Skid Row shooting appears to be complicated, unclear case

by James Poulos | March 4, 2015 10:26 am

robinet, lapd shooting 2The police shooting[1] of a homeless Skid Row resident put the LAPD back on the defensive — a posture it has found hard to change for months on end. Struggling to maintain good civic relations after a string of scandals and incidents, the department faced renewed local protests and nationwide demands for an investigation into the killing.

Despite the polarized political atmosphere that has surrounded the shooting, everything about the incident has seemed to complicate a clear judgment. On the one hand, the events leading up to and including the killing have been caught on videotape from multiple security sources. On the other, the video evidence failed to exonerate or condemn the officers involved.

Although five shots can be heard — suggesting potentially excessive force was used[2] on the man police seemed to overpower — one officer can also be heard warning that the suspect had gained control of his gun.

That was just the beginning of the strange twists emerging in the case. The deceased was known on the street as a former mental health patient named Africa. But Africa had a considerably more complex past.

In the late 1990s, CBS reported[3], the man successfully perpetrated an identity theft of a French citizen named Charley Saturmin Robinet, according to Axel Cruau, France’s consul general in Los Angeles. Using the name to secure a French passport, he traveled to the United States in ostensible pursuit of an acting career.

Instead of notoriety on stage or screen, however, the man eventually known as Africa ended up on the wrong end of a botched bank robbery in Thousand Oaks. Along with two others, he was arrested — a development that initially triggered a typical level of assistance from the French Consulate.

When it emerged that Africa was not in fact Robinet — or even French — he wound up in the mental health unit of a federal prison in Rochester, Minnesota. According to federal officials, CBS noted, “Medical staff determined he was suffering from ‘a mental disease or defect’ that required treatment in a psychiatric hospital.”

Remarkably, Africa’s nationality has still not been established, although on the street he was understood to call Cameroon his home country. As ABC News reported[4], court documents show he was released on May 12 of last year, having spent 14 years in prison. How he wound up on Skid Row remained unclear.

Messy fault lines

In light of the bizarre circumstances surrounding the case, the political controversy it created has taken on a complex and uncertain cast. For one thing, Africa had established a pattern of conflict with the LAPD.

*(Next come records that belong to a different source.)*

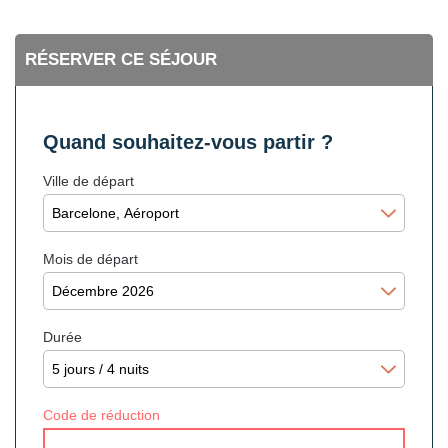
RÉSERVER CE SÉJOUR
Quand souhaitez-vous partir ?
Ville de départ
Mois de départ
Durée
Code de réduction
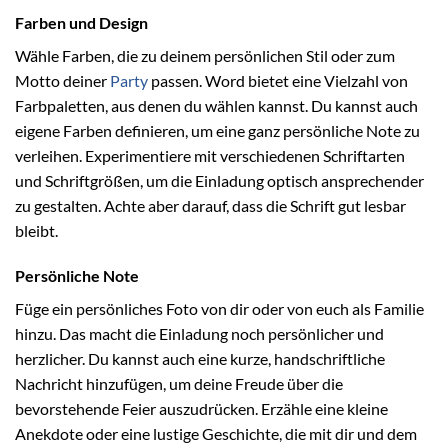
Farben und Design
Wähle Farben, die zu deinem persönlichen Stil oder zum
Motto deiner
Party
passen. Word bietet eine Vielzahl von
Farbpaletten, aus denen du wählen kannst. Du kannst auch
eigene Farben definieren, um eine ganz persönliche Note zu
verleihen. Experimentiere mit verschiedenen Schriftarten
und Schriftgrößen, um die Einladung optisch ansprechender
zu gestalten. Achte aber darauf, dass die Schrift gut lesbar
bleibt.
Persönliche Note
Füge ein persönliches Foto von dir oder von euch als Familie
hinzu. Das macht die Einladung noch persönlicher und
herzlicher. Du kannst auch eine kurze, handschriftliche
Nachricht hinzufügen, um deine Freude über die
bevorstehende Feier auszudrücken. Erzähle eine kleine
Anekdote oder eine lustige Geschichte, die mit dir und dem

As the Los Angeles Times reported[5], cops routinely struggled to make him comply with a court agreement that requires street tents to be taken down by 6 a.m. For another, two of the officers involved in Africa’s killing were equipped with bodycams — yielding footage the department claims will help exonerate them.

What’s more, Police Chief Charlie Beck underscored that the implicated cops had gone through the city’s most rigorous and carefully targeted program concerning altercations with the mentally ill and homeless.

According to the Times:

“Beck said Monday that the officers involved in the shooting were part of the Safer Cities Initiative — an LAPD task force specifically focused on skid row — and were ‘specially trained in dealing with homeless people and mental health issues.’ Some of the officers involved had undergone the department’s ‘most extensive mental illness training,’ which he described as a 36-hour course.”

As a result, Africa’s shooting fit poorly into the pattern of LAPD scandals that has attracted such negative press and public opinion in recent years. In the wake of the 1999 Rampart corruption ordeal, federal oversight of the force was imposed by “consent decree” and lifted only in 2013.

In August of last year, cops came under intense scrutiny[6] for the back-to-back deaths of Omar Abrego and Ezell Ford, an unarmed mentally ill man.

Although a groundswell of public opinion has yet to form around Africa’s case one way or the other, a small but seething crowd of protestors descended[7] on Tuesday’s weekly meeting of the Police Commission. Steve Diaz, one organizer in attendance, accused the Safer Cities Initiative of putting Skid Row under “police occupation” in order to hasten so-called gentrification around the neighborhood.